Marcus S. Zarra in his comprehensive book on Core Data…

… is just as silent. There’s not even an entry for sqllite in the index, and while he, too, tells you which storage formats you might choose, he omits telling you HOW TO FUCKING CHOOSE THEM.

I admit defeat on this one. I cannot, no matter how far I look and root around on my hard drive and search for anything associated with my damn application find the place where the data has been written. This is very very bad news, because I use Core Data a lot and I have created and run and experimented with *a lot* of Core Data apps, all of which appear to have written invisible, undeletable data SOMEWHERE on my hard drive, files which I cannot find, cannot delete, and which seems destined to hang around forever.

So this is a FAIL on several levels:

- there’s no visible or documented way of declaring the store type when you start creating your application
- your application’s data is not (despite assurances to the contrary) stored in an accessible space
- there is no way of clearing out that store and doing a clean rebuild during development (‘This is not compatible: overwrite data store’ would do just fine, thank you)
- the application’s data store hangs around even when the application is deleted; it persists when you create a new project with the same name that allegedly stores its files in a different location
- the documentation sucks. It completely absolutely utterly sucks.

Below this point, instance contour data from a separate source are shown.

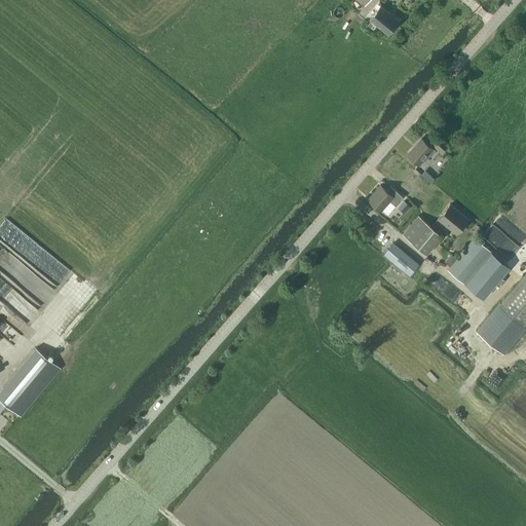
[(381,5),(371,19),(388,33),(399,20),(381,5)]
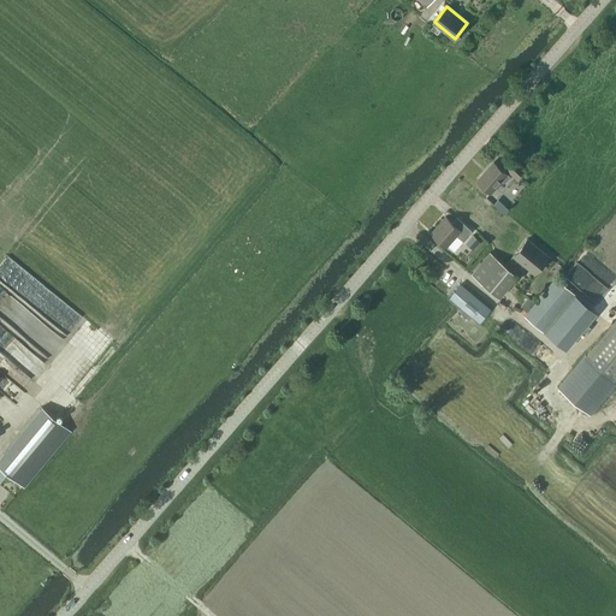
[(516,177),(523,167),(513,158),(505,167),(516,177)]
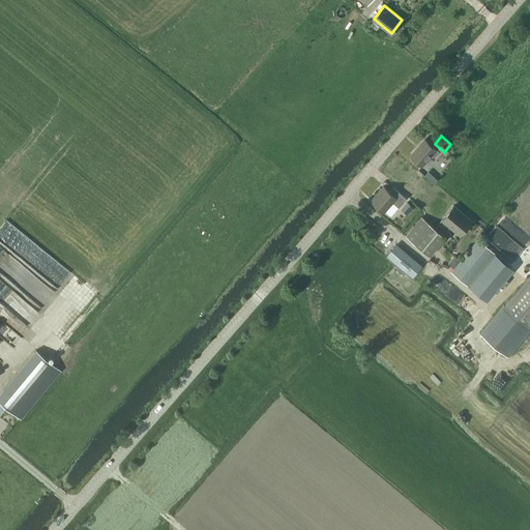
[(424,140),(410,155),(421,166),(432,154),(434,157),(439,152),(424,140)]
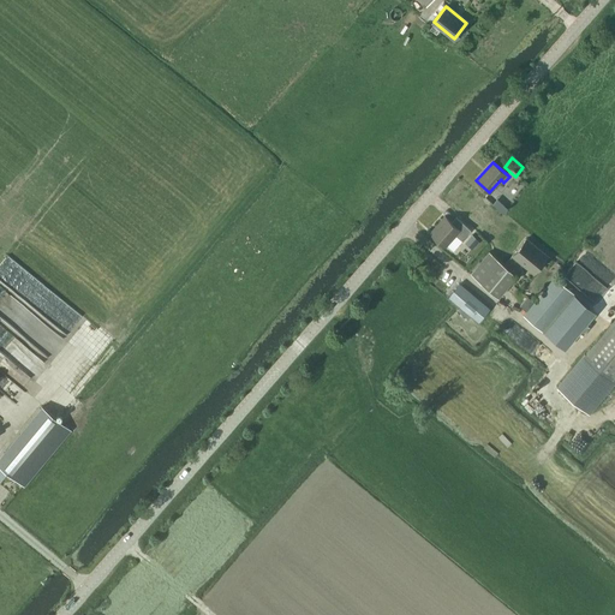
[(454,224),(445,215),(430,232),(446,245),(455,233),(461,239),(471,230),(459,219),(454,224)]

I don’t know where to go from here. The sensible way forward would be to NOT run any new Core Data projects until I know where the fucking data is stored because this is creating invisible, unfindable files on my hard drive. I feel that I have gotten as far as I can – I’ve looked at the damn thing, I’ve read the documentation, I’ve searched my hard drive, I’ve rooted around in books, I’ve opened all packages (which doesn’t explain why creating a NEW project with the same name leads to the same error as before) – the long and short is that I CANNOT find the data, I CANNOT work this out, and I am completely baffled where to go for help since the hivemind of the Internet hasn’t given me any workable solution, either.

I expected to encounter this type of problem sooner or later, but if the app I’m trying to program is the equivalent of a novel, I didn’t expect to stumble over ‘It was’.

This is supposed to be a hobby. It’s supposed to be fun. And those people for whom programming form part of their livelyhood don’t deserve having to spend hours batting their heads against walls over very simple things, either.

I am deeply disappointed at Apple and am rapidly losing trust in their Cocoa development team, because this is a failure on several levels – design, preferences, documentation.

And I’m not imagining things. CocoaDevCentral says quite clearly The data store is defined in the -managedObjectContext method, which is generated automatically when you create the project. My managedObjectContext method contains no such line as
url = [NSURL fileURLWithPath: [applicationSupportFolder stringByAppendingPathComponent: @"BlogDemo.xml"]]; ... if ([coordinator addPersistentStoreWithType: NSXMLStoreType configuration: nil URL: url options: nil error: &error]) ...

Part of that code is spread around other functions, but this means that the help I can get is not valid for the auto-generated code I am working with – as far as I can read my code it a) ought to create an XML store (addPersistentStoreWithType:NSXMLStoreType) in a ‘Outline_Test’ directory ([libraryURL URLByAppendingPathComponent:@"Outline_Test"]).

There is no such folder. There’s a Outline_Test-aebwvrtqgkvjspduholxgeckmgki folder – I am *so* impressed that Xcode4 is creating monster folders like this for every project I run – and that there’s nothing in the code that would indicate to me that this is going to be created. There’s also no .xml file that I can find anywhere.

I really truly *do* give up. And hope that someone, somewhere on this planet with more patience and more magical ability will work this out and put the solution somewhere I can find it. In the meantime, unless I want to give up programming for good, I have to resign myself to creating zombie files on my hard drive, and that makes me absolutely utterly FURIOUS.